On Thu, Apr 16 2009, Tejun Heo wrote:
> Hello, Nikanth, Jens.
> 
> Nikanth Karthikesan wrote:
> >> Hmm. Did you observe this behaviour?
> > 
> > Sorry, not on current kernels. But on a very old 2.6.5 kernel.
> > 
> > Reading Documentation/iostats.txt and the changelog of commit 
> > e71bf0d0ee89e51b92776391c5634938236977d5 made me assume that this could be a 
> > problem even today.
> 
> The only problem we can run into there is if a request doesn't get
> attributed to a partition on issue but gets attributed to a partition
> on completion, which seems to be possible if a new partition is added
> while IO on the whole device which fell into the new partition area is
> already in progress, which, on the first glance, seems possible if the
> admin tries really hard.  I think we can get around the problem by
> doing part->in_flight = min(max(new_val, part0->in_flight), 0) in
> dec_in_flight().  This is pretty extreme corner case tho.

Heh, that is pretty extreme. I'd prefer just quiescing the queue,
perhaps we should do that for partition map swaps.

> >> A quick glance at the code reveals
> >> that the callers of part_inc_in_flight() and part_dec_in_flight() in the
> >> block layer are always done under the queue lock. Ditto
> >> part_round_stats(), which calls part_round_stats_single() and also needs
> >> protection for in_flight.
> >>
> >> That basically just leaves the code reading this out and reporting, and
> >> driver calls to part_round_stats().

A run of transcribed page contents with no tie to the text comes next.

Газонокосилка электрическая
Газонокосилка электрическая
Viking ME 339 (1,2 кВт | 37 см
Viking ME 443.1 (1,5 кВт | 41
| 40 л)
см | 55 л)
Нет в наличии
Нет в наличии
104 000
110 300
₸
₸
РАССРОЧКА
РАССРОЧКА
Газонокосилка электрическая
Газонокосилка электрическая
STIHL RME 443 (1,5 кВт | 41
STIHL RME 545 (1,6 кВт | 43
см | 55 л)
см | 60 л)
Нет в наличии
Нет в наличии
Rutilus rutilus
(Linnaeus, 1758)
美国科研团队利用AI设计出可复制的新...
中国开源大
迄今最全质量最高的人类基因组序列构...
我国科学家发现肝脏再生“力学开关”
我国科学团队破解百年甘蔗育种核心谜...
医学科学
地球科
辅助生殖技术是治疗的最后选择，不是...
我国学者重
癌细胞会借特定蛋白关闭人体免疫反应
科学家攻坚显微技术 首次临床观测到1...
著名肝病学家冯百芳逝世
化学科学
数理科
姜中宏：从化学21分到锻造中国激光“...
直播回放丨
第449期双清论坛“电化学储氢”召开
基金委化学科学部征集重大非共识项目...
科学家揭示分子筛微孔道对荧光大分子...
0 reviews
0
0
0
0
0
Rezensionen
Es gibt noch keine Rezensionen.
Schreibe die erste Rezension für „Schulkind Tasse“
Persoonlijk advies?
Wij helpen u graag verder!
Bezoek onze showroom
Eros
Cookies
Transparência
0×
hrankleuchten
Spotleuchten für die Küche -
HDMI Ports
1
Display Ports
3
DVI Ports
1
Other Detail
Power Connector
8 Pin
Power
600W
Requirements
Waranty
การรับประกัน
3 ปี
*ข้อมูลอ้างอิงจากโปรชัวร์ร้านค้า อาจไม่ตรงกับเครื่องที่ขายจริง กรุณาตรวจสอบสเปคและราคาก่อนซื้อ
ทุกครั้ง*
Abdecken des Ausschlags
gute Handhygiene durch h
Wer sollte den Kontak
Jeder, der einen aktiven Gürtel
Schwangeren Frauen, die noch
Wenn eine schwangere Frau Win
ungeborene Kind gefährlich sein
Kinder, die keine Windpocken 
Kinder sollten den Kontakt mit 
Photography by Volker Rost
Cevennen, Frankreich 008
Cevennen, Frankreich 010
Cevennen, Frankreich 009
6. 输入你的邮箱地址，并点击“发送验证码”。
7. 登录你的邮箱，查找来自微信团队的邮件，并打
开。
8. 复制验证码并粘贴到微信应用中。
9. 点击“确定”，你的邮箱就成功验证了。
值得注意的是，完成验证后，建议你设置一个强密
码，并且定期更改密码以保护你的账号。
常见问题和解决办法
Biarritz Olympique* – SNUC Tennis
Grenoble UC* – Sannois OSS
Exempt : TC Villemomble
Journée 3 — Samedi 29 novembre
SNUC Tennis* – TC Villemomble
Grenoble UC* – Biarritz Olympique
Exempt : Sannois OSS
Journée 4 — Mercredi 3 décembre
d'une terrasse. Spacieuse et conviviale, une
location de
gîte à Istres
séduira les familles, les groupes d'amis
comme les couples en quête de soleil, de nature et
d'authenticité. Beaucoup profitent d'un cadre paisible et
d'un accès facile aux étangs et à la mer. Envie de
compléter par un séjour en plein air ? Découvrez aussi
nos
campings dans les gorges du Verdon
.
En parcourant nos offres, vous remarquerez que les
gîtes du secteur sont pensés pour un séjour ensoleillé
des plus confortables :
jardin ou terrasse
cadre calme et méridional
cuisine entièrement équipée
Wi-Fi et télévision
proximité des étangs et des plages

I'd suggest looking there instead,
> >> we're not going to make ->in_flight an atomic just because of some
> >> silliness there that could be fixed.
> > 
> > Isn't this also true for the stats protected by the
> > part_stat_lock()? Only places where we are only reading seems to be
> > called without the queue lock.
> 
> part_stat_lock() doesn't protect against simultaneous access.  I don't
> think we have any place where in_flight is updated without queuelock
> and the counters being equal to or smaller then ulong, reading
> shouldn't be a problem.
> 
> I don't think the bug you saw in 2.6.5 kernel applies to upstream
> kernel.  The minus in_flight value was seen on the diskstats of the
> whole device which can't be affected by partition coming up while IOs
> are in progress.

Plus at least early versions of the SLES9 kernel had a missing lock
around io stat updates for SCSI. But that has been plugged for a long
time, so probably unrelated to this case as well.